The fascia that joins the two large abdominal muscle bands running downwards is called the linea alba (see diagram).
In the late stages of pregnancy, the fascia can split to allow more room for the growing baby. There is very little you can do about this, but it is important to diagnose and aid recovery postnatally. Having the rectus abdominus muscles split can compromise the integrity of the core structure and the main impact will be pain around the lower back and pelvic region.
How to diagnose Diastasis Recti (DRAM):
Lie down on your back and bend your knees and keep you feet on the floor. Pressing your fingers firmly into the flesh above the belly button, lift your head and shoulders off the floor. If the Linea Alba has split, it will be easy for your fingers to push through the thick bands of rectus abdominal muscle. Repeat the same procedure below the belly button. If you feel a deeper muscle come up and seal the gap under your fingers, this will be your Transversus Abdominal – one of your true “core” muscles. To measure how far apart the muscles have split place your fingers facing down to your toes and measure how many fingers (representing 1 cm each) fit through the gap.
How to repair Diastasis Recti (DRAM):
To encourage the muscles to knit back together post birth, it is essential that you avoid any crunches, sit-ups or any other exercise that forces your inside through the gap of your abdominal muscles. You can monitor what exercises are compromising your repair by performing the exercise with one hand on the gap and noticing if your insides are being forced through to the outside. These exercises may not be appropriate for you at this stage of your recovery.
Also notice how you get out of bed. Do you force yourself up in a quick sit up movement? If so – you may be further delaying your repair. Learn to roll to your side and push yourself up using your arm strength.
Avoid the over use of obliques as you would see in a strong core twisting exercise. These may also be pulling the muscles apart instead of encouraging them to knit together.

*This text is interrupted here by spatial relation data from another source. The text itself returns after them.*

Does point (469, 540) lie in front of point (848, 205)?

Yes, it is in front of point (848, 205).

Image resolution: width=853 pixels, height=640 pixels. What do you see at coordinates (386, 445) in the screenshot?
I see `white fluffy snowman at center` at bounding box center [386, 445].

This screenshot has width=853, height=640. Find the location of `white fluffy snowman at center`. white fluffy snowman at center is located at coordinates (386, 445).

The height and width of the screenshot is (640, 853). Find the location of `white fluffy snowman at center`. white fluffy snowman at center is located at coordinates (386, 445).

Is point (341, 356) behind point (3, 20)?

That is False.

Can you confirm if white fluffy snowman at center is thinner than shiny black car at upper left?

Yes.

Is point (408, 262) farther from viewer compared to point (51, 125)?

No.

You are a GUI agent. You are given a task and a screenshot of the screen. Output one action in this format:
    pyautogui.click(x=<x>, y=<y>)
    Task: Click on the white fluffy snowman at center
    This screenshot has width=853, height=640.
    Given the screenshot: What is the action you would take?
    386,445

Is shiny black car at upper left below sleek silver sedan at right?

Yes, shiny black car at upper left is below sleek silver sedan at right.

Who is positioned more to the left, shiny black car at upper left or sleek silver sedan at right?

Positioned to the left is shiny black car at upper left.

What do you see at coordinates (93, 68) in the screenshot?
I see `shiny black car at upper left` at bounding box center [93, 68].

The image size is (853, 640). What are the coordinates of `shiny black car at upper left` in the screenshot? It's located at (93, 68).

Do focus on activating your transversus abdominal muscle. To activate this muscle requires concentration and often the movements are subtle and you may feel disappointed that you are not working hard enough. Stay with it, you will be rewarded.
The transversus abdominal muscle is always activated when performing correctly a pelvic floor exercise – so another reason to include these exercises post birth!
What to wear:
Sometimes, when diastasis is considerable, your tummy (even if there is very little belly fat) you may remain looking slightly, or even very pregnant. This can be very upsetting to be mistaken as being pregnant, when your baby is in your arms
Splinting the muscles together soon after birth is a great way to not only encourage repair, but help give added support to lower back and lower abdominal muscles. I recommend compression wear as they activate the muscles – due the tension of the fabric on the skin and feel very comfortable.

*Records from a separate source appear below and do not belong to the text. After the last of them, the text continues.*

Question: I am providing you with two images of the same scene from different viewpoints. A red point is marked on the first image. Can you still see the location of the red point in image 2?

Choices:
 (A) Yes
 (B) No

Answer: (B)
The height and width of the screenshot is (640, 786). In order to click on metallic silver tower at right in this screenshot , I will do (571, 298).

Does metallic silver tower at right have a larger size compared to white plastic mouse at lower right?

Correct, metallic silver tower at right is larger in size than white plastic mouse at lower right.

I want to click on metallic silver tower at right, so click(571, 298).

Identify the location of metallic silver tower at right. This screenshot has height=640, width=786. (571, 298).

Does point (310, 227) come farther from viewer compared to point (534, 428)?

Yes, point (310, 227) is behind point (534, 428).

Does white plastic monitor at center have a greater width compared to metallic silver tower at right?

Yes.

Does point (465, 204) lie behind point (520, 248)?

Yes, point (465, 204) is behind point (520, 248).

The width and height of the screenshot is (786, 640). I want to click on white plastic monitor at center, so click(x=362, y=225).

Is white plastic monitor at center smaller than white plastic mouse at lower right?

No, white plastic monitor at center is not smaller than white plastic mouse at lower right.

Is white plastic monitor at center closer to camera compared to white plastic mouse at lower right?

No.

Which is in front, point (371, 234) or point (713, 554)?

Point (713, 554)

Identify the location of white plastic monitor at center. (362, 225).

If you are not sure if you are contracting your pelvic floor or transverses abdominal muscle, or you are unsure of diagnosing you’re your diastasis – usually just one session with a pelvic floor specialist or Women’s Health Physiotherapist will help.
When you return to exercise, ensure you use a fitness professional who understands how to check for diastasis and is able to work with you to repair it, rather than make it worse.